Retype the records below from their first line through the line holding "أغسطس 19, 2020", including both ends and no pictures.

Extracted entries:
----------

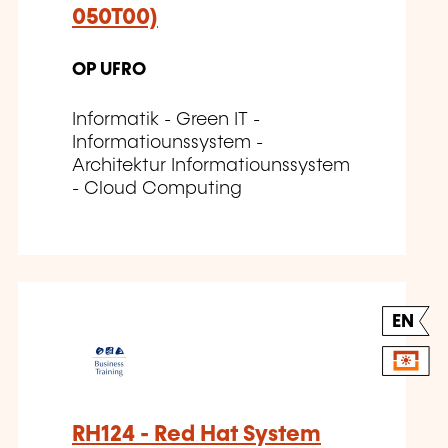
050T00)
OP UFRO
Informatik - Green IT -
Informatiounssystem -
Architektur Informatiounssystem
- Cloud Computing
EN
RH124 - Red Hat System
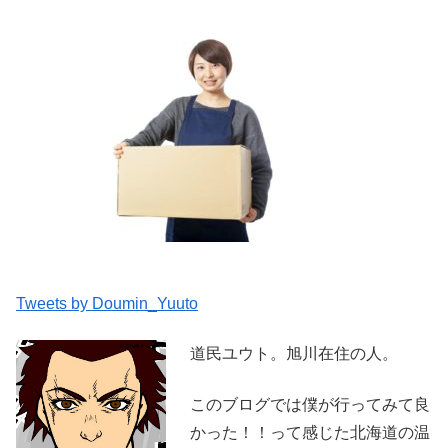
Tweets by Doumin_Yuuto
道民ユウト。旭川在住の人。
このブログでは僕が行ってみて良
かった！！って感じた北海道の温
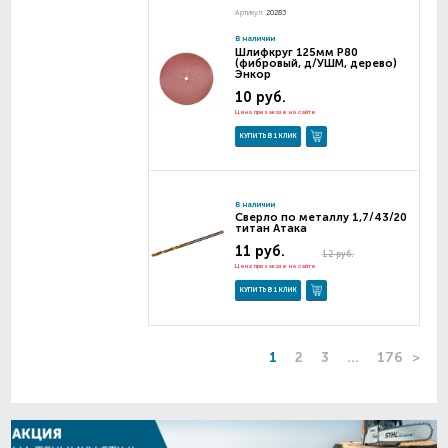
Артикул:
20283
В наличии
Шлифкруг 125мм Р80
(фибровый, д/УШМ, дерево)
Энкор
10 руб.
Цена при заказе на сайте
КУПИТЬ В 1 КЛИК
В наличии
Сверло по металлу 1,7/43/20
титан Атака
11 руб.
12 руб.
Цена при заказе на сайте
КУПИТЬ В 1 КЛИК
1
2
3
...
176
>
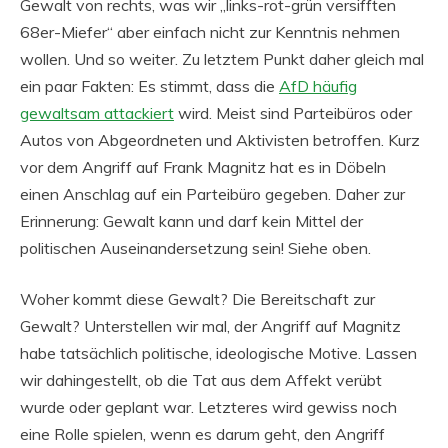
Gewalt von rechts, was wir „links-rot-grün versifften
68er-Miefer“ aber einfach nicht zur Kenntnis nehmen
wollen. Und so weiter. Zu letztem Punkt daher gleich mal
ein paar Fakten: Es stimmt, dass die
AfD häufig
gewaltsam attackiert
wird. Meist sind Parteibüros oder
Autos von Abgeordneten und Aktivisten betroffen. Kurz
vor dem Angriff auf Frank Magnitz hat es in Döbeln
einen Anschlag auf ein Parteibüro gegeben. Daher zur
Erinnerung: Gewalt kann und darf kein Mittel der
politischen Auseinandersetzung sein! Siehe oben.
Woher kommt diese Gewalt? Die Bereitschaft zur
Gewalt? Unterstellen wir mal, der Angriff auf Magnitz
habe tatsächlich politische, ideologische Motive. Lassen
wir dahingestellt, ob die Tat aus dem Affekt verübt
wurde oder geplant war. Letzteres wird gewiss noch
eine Rolle spielen, wenn es darum geht, den Angriff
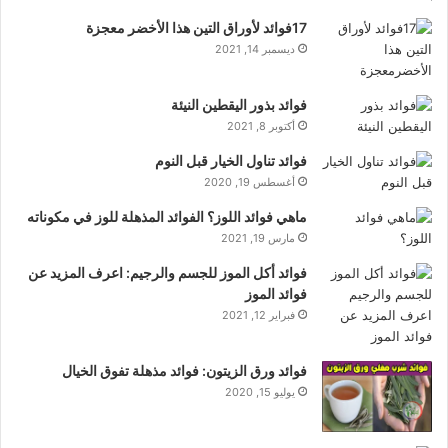
17فوائد لأوراق التين هذا الأخضر معجزة
ديسمبر 14, 2021
فوائد بذور اليقطين النيئة
أكتوبر 8, 2021
فوائد تناول الخيار قبل النوم
أغسطس 19, 2020
ماهي فوائد اللوز؟ الفوائد المذهلة للوز في مكوناته
مارس 19, 2021
فوائد أكل الموز للجسم والرجيم: اعرف المزيد عن
فوائد الموز
فبراير 12, 2021
فوائد ورق الزيتون: فوائد مذهلة تفوق الخيال
يوليو 15, 2020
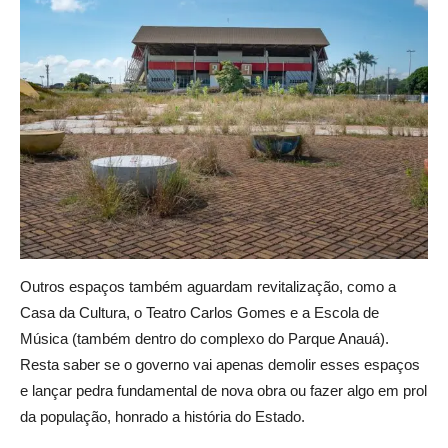
Outros espaços também aguardam revitalização, como a
Casa da Cultura, o Teatro Carlos Gomes e a Escola de
Música (também dentro do complexo do Parque Anauá).
Resta saber se o governo vai apenas demolir esses espaços
e lançar pedra fundamental de nova obra ou fazer algo em prol
da população, honrado a história do Estado.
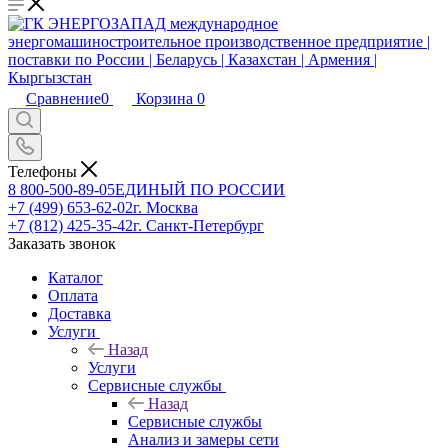
Сравнение
0
Корзина
0
Телефоны
8 800-500-89-05
ЕДИНЫЙ ПО РОССИИ
+7 (499) 653-62-02
г. Москва
+7 (812) 425-35-42
г. Санкт-Петербург
Заказать звонок
Каталог
Оплата
Доставка
Услуги
Назад
Услуги
Сервисные службы
Назад
Сервисные службы
Анализ и замеры сети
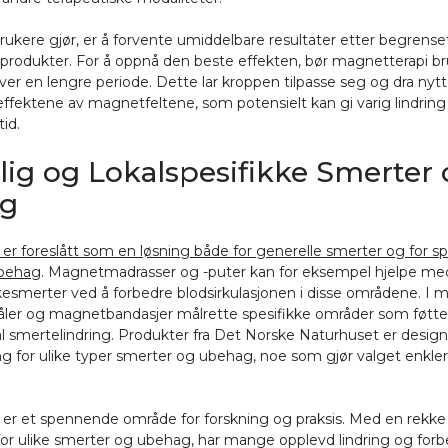
brukere gjør, er å forvente umiddelbare resultater etter begrense
rodukter. For å oppnå den beste effekten, bør magnetterapi b
er en lengre periode. Dette lar kroppen tilpasse seg og dra nyt
effektene av magnetfeltene, som potensielt kan gi varig lindring
tid.
lig og Lokalspesifikke Smerter
g
er foreslått som en løsning både for generelle smerter og for sp
ubehag
. Magnetmadrasser og -puter kan for eksempel hjelpe med
esmerter ved å forbedre blodsirkulasjonen i disse områdene. I 
er og magnetbandasjer målrette spesifikke områder som føtter, 
al smertelindring. Produkter fra Det Norske Naturhuset er designe
ing for ulike typer smerter og ubehag, noe som gjør valget enkler
er et spennende område for forskning og praksis. Med en rekke
 for ulike smerter og ubehag, har mange opplevd lindring og for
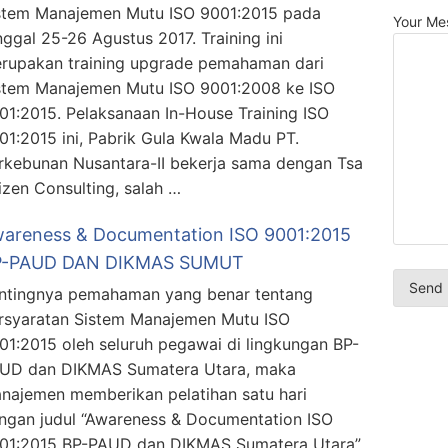
stem Manajemen Mutu ISO 9001:2015 pada
Your Me
nggal 25-26 Agustus 2017. Training ini
rupakan training upgrade pemahaman dari
stem Manajemen Mutu ISO 9001:2008 ke ISO
01:2015. Pelaksanaan In-House Training ISO
01:2015 ini, Pabrik Gula Kwala Madu PT.
rkebunan Nusantara-II bekerja sama dengan Tsa
izen Consulting, salah …
areness & Documentation ISO 9001:2015
P-PAUD DAN DIKMAS SUMUT
ntingnya pemahaman yang benar tentang
rsyaratan Sistem Manajemen Mutu ISO
01:2015 oleh seluruh pegawai di lingkungan BP-
UD dan DIKMAS Sumatera Utara, maka
najemen memberikan pelatihan satu hari
ngan judul “Awareness & Documentation ISO
01:2015 BP-PAUD dan DIKMAS Sumatera Utara”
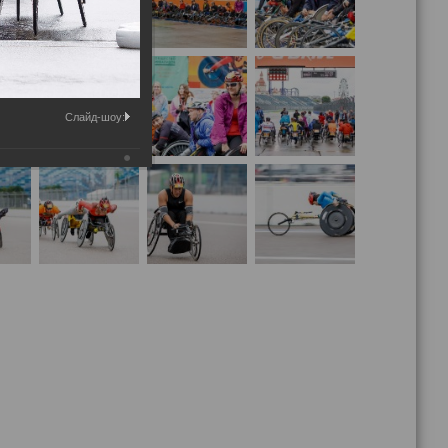
Слайд-шоу:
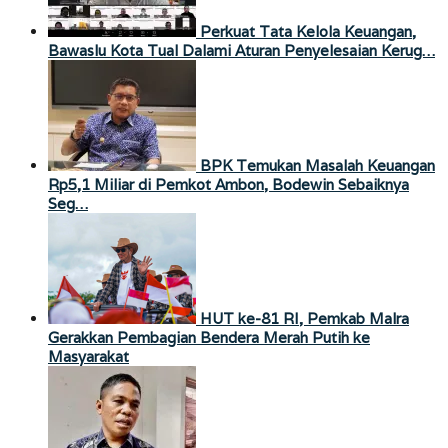
Perkuat Tata Kelola Keuangan,
Bawaslu Kota Tual Dalami Aturan Penyelesaian Kerug…
BPK Temukan Masalah Keuangan
Rp5,1 Miliar di Pemkot Ambon, Bodewin Sebaiknya
Seg…
HUT ke-81 RI, Pemkab Malra
Gerakkan Pembagian Bendera Merah Putih ke
Masyarakat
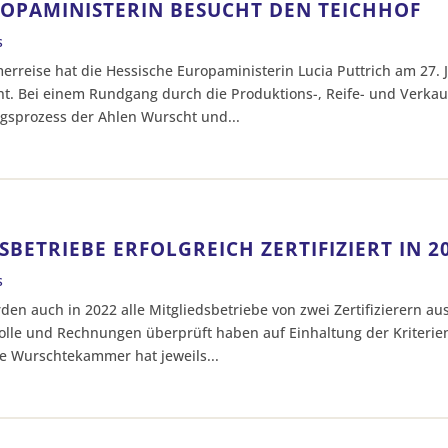
ROPAMINISTERIN BESUCHT DEN TEICHHOF
s
reise hat die Hessische Europaministerin Lucia Puttrich am 27. J
t. Bei einem Rundgang durch die Produktions-, Reife- und Verkau
gsprozess der Ahlen Wurscht und...
SBETRIEBE ERFOLGREICH ZERTIFIZIERT IN 2
s
den auch in 2022 alle Mitgliedsbetriebe von zwei Zertifizierern a
kolle und Rechnungen überprüft haben auf Einhaltung der Kriterie
e Wurschtekammer hat jeweils...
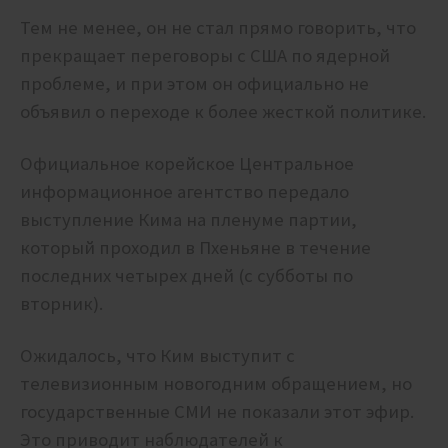
Тем не менее, он не стал прямо говорить, что
прекращает переговоры с США по ядерной
проблеме, и при этом он официально не
объявил о переходе к более жесткой политике.
Официальное корейское Центральное
информационное агентство передало
выступление Кима на пленуме партии,
который проходил в Пхеньяне в течение
последних четырех дней (с субботы по
вторник).
Ожидалось, что Ким выступит с
телевизионным новогодним обращением, но
государственные СМИ не показали этот эфир.
Это приводит наблюдателей к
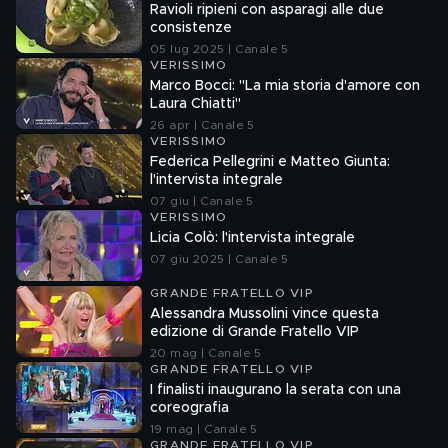
Ravioli ripieni con asparagi alle due
consistenze
05 lug 2025 | Canale 5
VERISSIMO
Marco Bocci: "La mia storia d'amore con
Laura Chiatti"
26 apr | Canale 5
VERISSIMO
Federica Pellegrini e Matteo Giunta:
l'intervista integrale
07 giu | Canale 5
VERISSIMO
Licia Colò: l'intervista integrale
07 giu 2025 | Canale 5
GRANDE FRATELLO VIP
Alessandra Mussolini vince questa
edizione di Grande Fratello VIP
20 mag | Canale 5
GRANDE FRATELLO VIP
I finalisti inaugurano la serata con una
coreografia
19 mag | Canale 5
GRANDE FRATELLO VIP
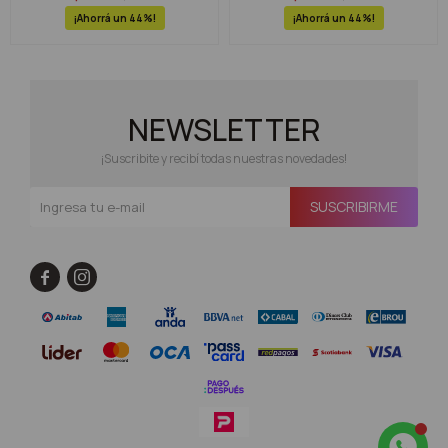
44
44
NEWSLETTER
¡Suscribite y recibí todas nuestras novedades!
SUSCRIBIRME


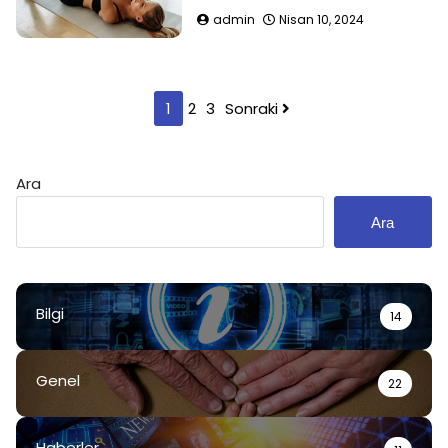
admin
Nisan 10, 2024
Yazı
1
2
3
Sonraki
sayfalaması
Ara
Ara
Bilgi
14
Genel
22
Haberler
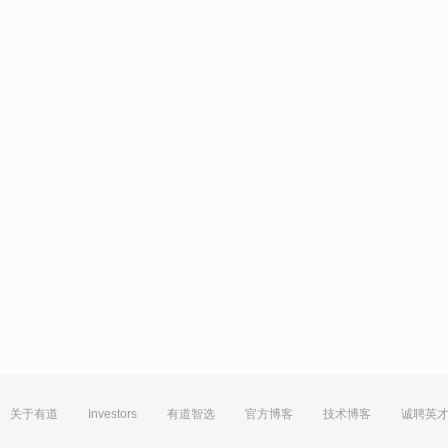
关于有道
Investors
有道智选
官方博客
技术博客
诚聘英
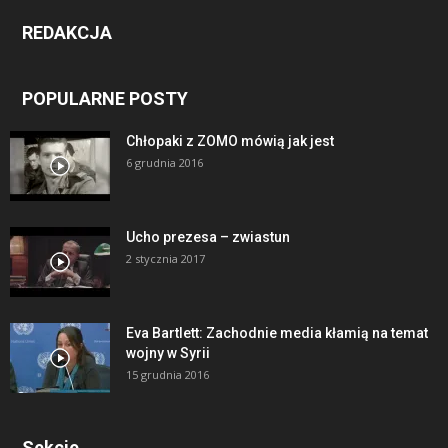
REDAKCJA
POPULARNE POSTY
Chłopaki z ZOMO mówią jak jest
6 grudnia 2016
Ucho prezesa – zwiastun
2 stycznia 2017
Eva Bartlett: Zachodnie media kłamią na temat
wojny w Syrii
15 grudnia 2016
Sekcje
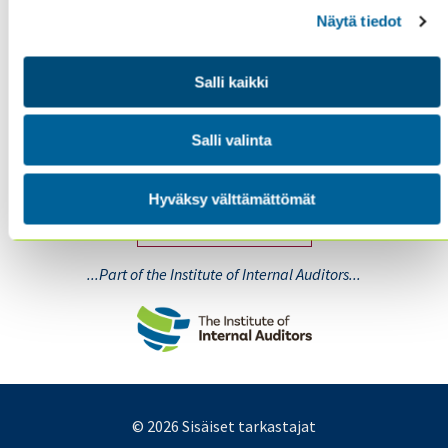
Näytä tiedot
Salli kaikki
LinkedIn
X
Seuraa meitä:
(Twitter)
Salli valinta
LIITY JÄSENEKSI
Hyväksy välttämättömät
KIRJAUDU SISÄÄN
...Part of the Institute of Internal Auditors...
© 2026 Sisäiset tarkastajat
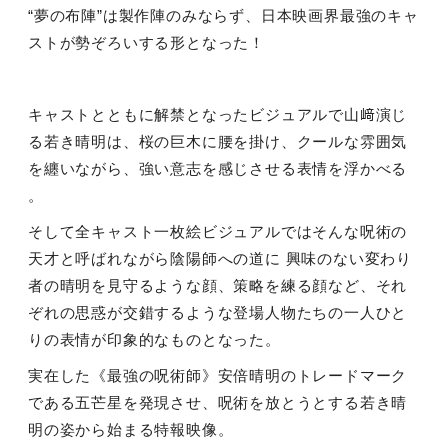
“夢の布陣”は製作陣のみならず、日本映画界最強のキャ
ストが勢ぞろいする形となった！
キャストとともに解禁となったビジュアルで山﨑演じ
る若き晴明は、桜の巨木に腰を掛け、クールな雰囲気
を纏いながら、強い意志を感じさせる表情を浮かべる
。
そして全キャスト一枚絵ビジュアルではそんな呪術の
天才と呼ばれながら陰陽師への道に 興味のない変わり
者の晴明を見守るような顔、策略を練る顔など、それ
ぞれの思惑が交錯するような登場人物たちの一人ひと
りの表情が印象的なものとなった。
実在した《最強の呪術師》安倍晴明のトレードマーク
である五芒星を発現させ、呪術を放とうとする若き晴
明の姿から始まる特報映像。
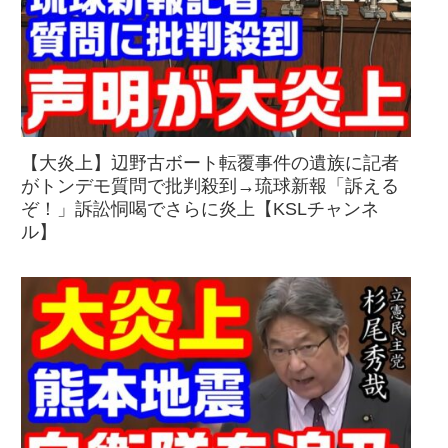
【大炎上】辺野古ボート転覆事件の遺族に記者
がトンデモ質問で批判殺到→琉球新報「訴える
ぞ！」訴訟恫喝でさらに炎上【KSLチャンネ
ル】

----------

Result:
050T00)
OP UFRO
Informatik - Green IT -
Informatiounssystem -
Architektur Informatiounssystem
- Cloud Computing
EN
RH124 - Red Hat System
Tweets by Doumin_Yuuto
道民ユウト。旭川在住の人。
このブログでは僕が行ってみて良
かった！！って感じた北海道の温
Артикул:
20283
В наличии
Шлифкруг 125мм Р80
(фибровый, д/УШМ, дерево)
Энкор
10 руб.
Цена при заказе на сайте
КУПИТЬ В 1 КЛИК
В наличии
Сверло по металлу 1,7/43/20
титан Атака
11 руб.
12 руб.
Цена при заказе на сайте
КУПИТЬ В 1 КЛИК
1
2
3
...
176
>
Gewalt von rechts, was wir „links-rot-grün versifften
68er-Miefer“ aber einfach nicht zur Kenntnis nehmen
wollen. Und so weiter. Zu letztem Punkt daher gleich mal
ein paar Fakten: Es stimmt, dass die
AfD häufig
gewaltsam attackiert
wird. Meist sind Parteibüros oder
Autos von Abgeordneten und Aktivisten betroffen. Kurz
vor dem Angriff auf Frank Magnitz hat es in Döbeln
einen Anschlag auf ein Parteibüro gegeben. Daher zur
Erinnerung: Gewalt kann und darf kein Mittel der
politischen Auseinandersetzung sein! Siehe oben.
Woher kommt diese Gewalt? Die Bereitschaft zur
Gewalt? Unterstellen wir mal, der Angriff auf Magnitz
habe tatsächlich politische, ideologische Motive. Lassen
wir dahingestellt, ob die Tat aus dem Affekt verübt
wurde oder geplant war. Letzteres wird gewiss noch
eine Rolle spielen, wenn es darum geht, den Angriff
17فوائد لأوراق التين هذا الأخضر معجزة
ديسمبر 14, 2021
فوائد بذور اليقطين النيئة
أكتوبر 8, 2021
فوائد تناول الخيار قبل النوم
أغسطس 19, 2020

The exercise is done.